Dessert Diet Options
It happens to almost every single dieter out there – you’re going about your diet plan, doing everything practically perfectly, and then a craving strikes. Perhaps it’s for a piece of chocolate cake. Maybe it’s for some cookies. Or, you could be craving the largest slice of cheesecake on the face of the planet.
Whatever your sweet tooth wants, you have a craving for food you shouldn’t have, and it’s all you can think about.
What do you do?
Do you let this strong feeling cause you to veer off your diet, enjoy every second of it while you indulge, but then deal with the feelings of guilt after? If that’s your typical course of action, you need to set a better pattern in place.
Rather than feeling miserable about satisfying your love of dessert, why not think up a healthier option? If you get creative, there are plenty of choices out there that you can dig into instead.
Prepare a box of low-sugar, fat-free pudding according to package directions, adding a scoop of chocolate protein powder into the mix.
Fruit with vanilla yoghurt.
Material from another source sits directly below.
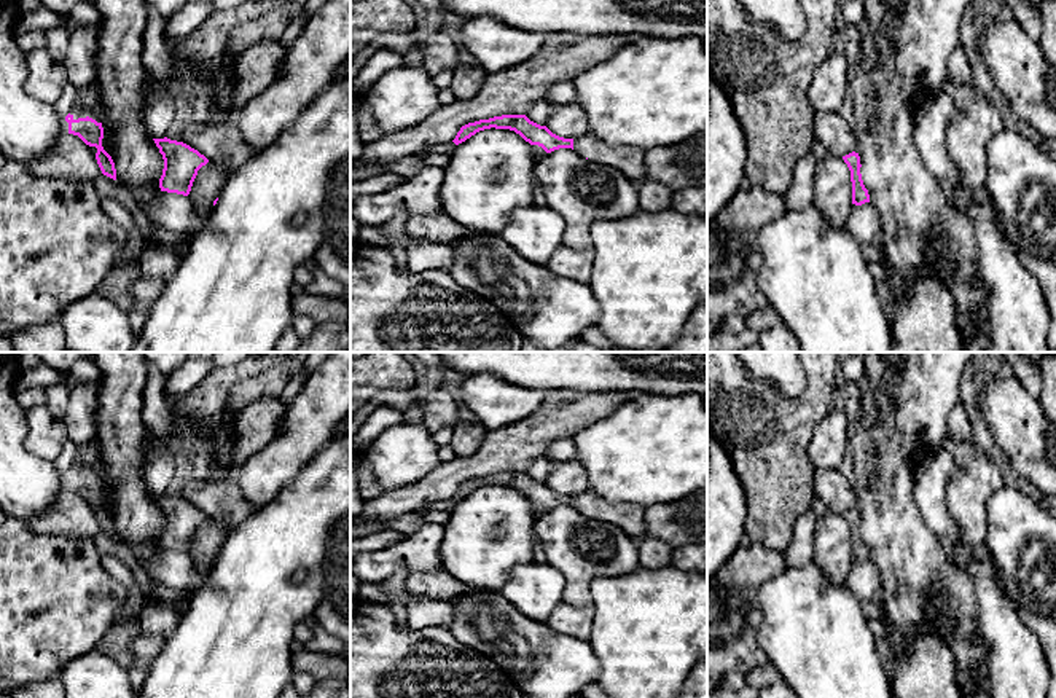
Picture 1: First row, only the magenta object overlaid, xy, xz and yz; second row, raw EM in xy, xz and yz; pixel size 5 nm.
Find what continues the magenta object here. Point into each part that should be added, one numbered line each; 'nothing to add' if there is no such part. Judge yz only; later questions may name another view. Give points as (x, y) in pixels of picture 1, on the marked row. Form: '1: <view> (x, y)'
1: yz (830, 128)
Dress up healthy fruit with vanilla yoghurt, but don’t use the pre-flavored kind, which is full of added sugar. Simply mix one cup chopped fruit with 1/2 cup plain non-fat yoghurt and 1/2 tsp. pure vanilla extract.
Mix together oatmeal, protein powder, honey and natural peanut butter into small balls, and then serve as a protein-packed, sweet treat.
One ounce of very dark chocolate.
Dark chocolate contains plenty of antioxidants and is a healthy choice as long as you consume it in moderation.
Prepare a mug of hot chocolate. With 8 oz. low-fat milk, use chocolate protein powder rather than the sugar-filled cocoa mix.
Starting with reduced-fat cream cheese, add some low-calorie sweetener like stevia, a small amount of Greek yogurt, and a swirl of natural fruit spread (essentially a no-sugar-added jam).
Prepare a healthy shake using one scoop of chocolate protein powder, 1/2 cup Greek yoghurt, 1/2 cup skim milk, 1/2 tsp. vanilla extract, 2–3 ice cubes and 1/2 tsp. Xanthan gum. It’ll be thick just like the real thing.
Baked cinnamon apples.
Slice up an apple, sprinkle with cinnamon and powdered low-calorie sweetener, and place in the oven to bake for 5–10 minutes or until tender.
Sweet potato fries.
Cut up a sweet potato, sprinkle with cinnamon and a small amount of brown sugar, and then bake until crispy.
Combine a scoop of unflavored protein powder with two egg whites, and cook like a typical pancake. Smear with peanut butter, and top with a sliced banana.
The Bottom Line:
Little did you know you could have so many dessert choices even as you go about your weight loss diet plan. If you select these rather than the typical high-sugar, high-calorie choices, you can easily satisfy your cravings while hardly making a dent in your diet plan.
Just remember to account for the calories in your total intake, and you will easily be able to give into temptation from time to time so your appetite stays in check for the long haul.